How healthy were people in Islington between 1780 and 1858?
How healthy were people in Islington between 1858 and today?
The whole of Day Four consisted of a trip by each class to the London Museum of Steam and Water at Kew Bridge. This fascinating museum is housed in a Victorian pumping station by the River Thames, opposite the Royal Botanic Gardens. It contains steam pumping engines, some still in working order together with hands-on displays illustrating how London was eventually supplied with fresh running water during the later nineteenth century and how a modern sewage system was constructed. Two exhibits were particularly helpful for studying the development of public health. One is a mock-up of a full-scale London brick sewer of the time built by the great engineer Bazelgette and through which children can walk.
The other consisted of dolls houses from different periods (1660, 1780, 1890 and 1980) with props, labels and cut out figures, comparing and contrasting how water was supplied and sewage disposed of in each period.
While on site classes
- Watched and listened as museum volunteers fired up one of the museum steam engines, to explain and show how it operated
- Walked through the replica of the brick sewer
- Carefully compared and contrasted (in small groups) how water was supplied to and sewage carried away from each dolls house, how this changed over time and the health hazards posed in each period (for an example of how to lead a small group activity using the houses see Document D below)

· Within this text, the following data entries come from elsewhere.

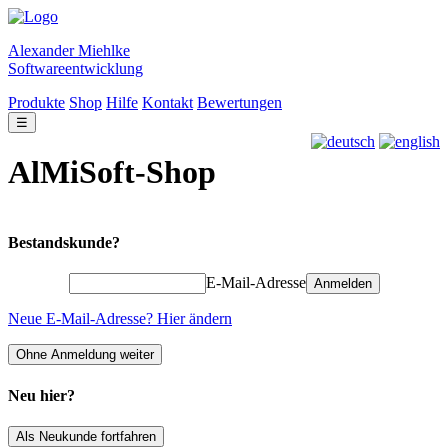
Alexander Miehlke
Softwareentwicklung
Produkte
Shop
Hilfe
Kontakt
Bewertungen
☰
AlMiSoft-Shop
Bestandskunde?
E-Mail-Adresse
Anmelden
Neue E-Mail-Adresse? Hier ändern
Ohne Anmeldung weiter
Neu hier?
Als Neukunde fortfahren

- Viewed examples of pipes from different periods showing how water was carried in different periods, for example there is a section of a tree trunk which was hollowed out in the same way that wooden pipes were used to supply water to the Charthouse when it was a Carthusian monastery in the Middle Ages.
The contents of the museum as a whole illustrated changes in how water was used and managed as part of public health reform in the nineteenth and twentieth centuries, bringing the story up-to-date into the present. As such pupils the visit reinforced prior learning from the card sort covering public health between 1780 and 1858 but also introduced new knowledge for the last period to be covered from 1858 to the present. However because of the focus of the museum pupils were learning about the supply of water and disposal of sewage as an aspect of public health, not about all developments in the period. In this way the visit combined an outline of history between the early ninetenth century and today but was also a depth study in relation to one aspect (about water supply and sewage disposal) of the overall development of public health between 1170 and the present.